◆ **PROMPT**
Write out the text in the data below line for line, changing nothing.

◆ **SUPPLIED DATA**
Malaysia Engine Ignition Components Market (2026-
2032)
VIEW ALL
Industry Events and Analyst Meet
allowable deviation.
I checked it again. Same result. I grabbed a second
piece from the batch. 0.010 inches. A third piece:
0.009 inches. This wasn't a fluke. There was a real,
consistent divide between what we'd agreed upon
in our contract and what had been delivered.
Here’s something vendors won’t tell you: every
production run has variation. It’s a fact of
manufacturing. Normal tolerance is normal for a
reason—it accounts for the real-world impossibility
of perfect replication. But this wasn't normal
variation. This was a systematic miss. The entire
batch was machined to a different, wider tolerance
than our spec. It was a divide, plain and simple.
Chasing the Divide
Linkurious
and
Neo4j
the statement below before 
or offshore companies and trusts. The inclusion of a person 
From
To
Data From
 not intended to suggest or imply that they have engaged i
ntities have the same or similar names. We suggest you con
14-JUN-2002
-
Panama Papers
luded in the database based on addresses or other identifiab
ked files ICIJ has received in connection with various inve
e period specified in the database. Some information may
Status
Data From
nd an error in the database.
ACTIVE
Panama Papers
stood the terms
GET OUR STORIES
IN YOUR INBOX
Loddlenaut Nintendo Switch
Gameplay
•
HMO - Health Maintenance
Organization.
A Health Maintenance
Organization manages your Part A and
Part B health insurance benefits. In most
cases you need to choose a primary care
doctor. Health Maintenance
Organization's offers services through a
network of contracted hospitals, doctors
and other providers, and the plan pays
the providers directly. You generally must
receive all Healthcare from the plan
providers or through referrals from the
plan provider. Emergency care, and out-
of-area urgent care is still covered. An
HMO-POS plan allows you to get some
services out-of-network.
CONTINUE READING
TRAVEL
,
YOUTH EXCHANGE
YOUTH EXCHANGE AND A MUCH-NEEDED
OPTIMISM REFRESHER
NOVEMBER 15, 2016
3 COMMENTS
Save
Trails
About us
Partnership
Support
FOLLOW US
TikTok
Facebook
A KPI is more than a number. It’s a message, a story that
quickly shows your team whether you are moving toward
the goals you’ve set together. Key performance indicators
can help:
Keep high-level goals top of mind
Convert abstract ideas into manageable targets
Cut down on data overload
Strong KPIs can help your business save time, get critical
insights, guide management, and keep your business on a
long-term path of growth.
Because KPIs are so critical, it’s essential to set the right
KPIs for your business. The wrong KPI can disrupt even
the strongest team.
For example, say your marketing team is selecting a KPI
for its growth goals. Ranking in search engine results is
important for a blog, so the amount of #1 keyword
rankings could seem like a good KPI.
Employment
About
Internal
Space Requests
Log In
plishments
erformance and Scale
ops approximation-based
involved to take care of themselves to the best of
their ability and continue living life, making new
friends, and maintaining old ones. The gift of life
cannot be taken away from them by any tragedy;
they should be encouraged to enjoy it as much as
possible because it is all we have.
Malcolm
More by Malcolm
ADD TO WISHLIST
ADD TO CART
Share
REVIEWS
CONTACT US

◆ **RESULT OF THE TASK**
Malaysia Engine Ignition Components Market (2026-
2032)
VIEW ALL
Industry Events and Analyst Meet
allowable deviation.
I checked it again. Same result. I grabbed a second
piece from the batch. 0.010 inches. A third piece:
0.009 inches. This wasn't a fluke. There was a real,
consistent divide between what we'd agreed upon
in our contract and what had been delivered.
Here’s something vendors won’t tell you: every
production run has variation. It’s a fact of
manufacturing. Normal tolerance is normal for a
reason—it accounts for the real-world impossibility
of perfect replication. But this wasn't normal
variation. This was a systematic miss. The entire
batch was machined to a different, wider tolerance
than our spec. It was a divide, plain and simple.
Chasing the Divide
Linkurious
and
Neo4j
the statement below before 
or offshore companies and trusts. The inclusion of a person 
From
To
Data From
 not intended to suggest or imply that they have engaged i
ntities have the same or similar names. We suggest you con
14-JUN-2002
-
Panama Papers
luded in the database based on addresses or other identifiab
ked files ICIJ has received in connection with various inve
e period specified in the database. Some information may
Status
Data From
nd an error in the database.
ACTIVE
Panama Papers
stood the terms
GET OUR STORIES
IN YOUR INBOX
Loddlenaut Nintendo Switch
Gameplay
•
HMO - Health Maintenance
Organization.
A Health Maintenance
Organization manages your Part A and
Part B health insurance benefits. In most
cases you need to choose a primary care
doctor. Health Maintenance
Organization's offers services through a
network of contracted hospitals, doctors
and other providers, and the plan pays
the providers directly. You generally must
receive all Healthcare from the plan
providers or through referrals from the
plan provider. Emergency care, and out-
of-area urgent care is still covered. An
HMO-POS plan allows you to get some
services out-of-network.
CONTINUE READING
TRAVEL
,
YOUTH EXCHANGE
YOUTH EXCHANGE AND A MUCH-NEEDED
OPTIMISM REFRESHER
NOVEMBER 15, 2016
3 COMMENTS
Save
Trails
About us
Partnership
Support
FOLLOW US
TikTok
Facebook
A KPI is more than a number. It’s a message, a story that
quickly shows your team whether you are moving toward
the goals you’ve set together. Key performance indicators
can help:
Keep high-level goals top of mind
Convert abstract ideas into manageable targets
Cut down on data overload
Strong KPIs can help your business save time, get critical
insights, guide management, and keep your business on a
long-term path of growth.
Because KPIs are so critical, it’s essential to set the right
KPIs for your business. The wrong KPI can disrupt even
the strongest team.
For example, say your marketing team is selecting a KPI
for its growth goals. Ranking in search engine results is
important for a blog, so the amount of #1 keyword
rankings could seem like a good KPI.
Employment
About
Internal
Space Requests
Log In
plishments
erformance and Scale
ops approximation-based
involved to take care of themselves to the best of
their ability and continue living life, making new
friends, and maintaining old ones. The gift of life
cannot be taken away from them by any tragedy;
they should be encouraged to enjoy it as much as
possible because it is all we have.
Malcolm
More by Malcolm
ADD TO WISHLIST
ADD TO CART
Share
REVIEWS
CONTACT US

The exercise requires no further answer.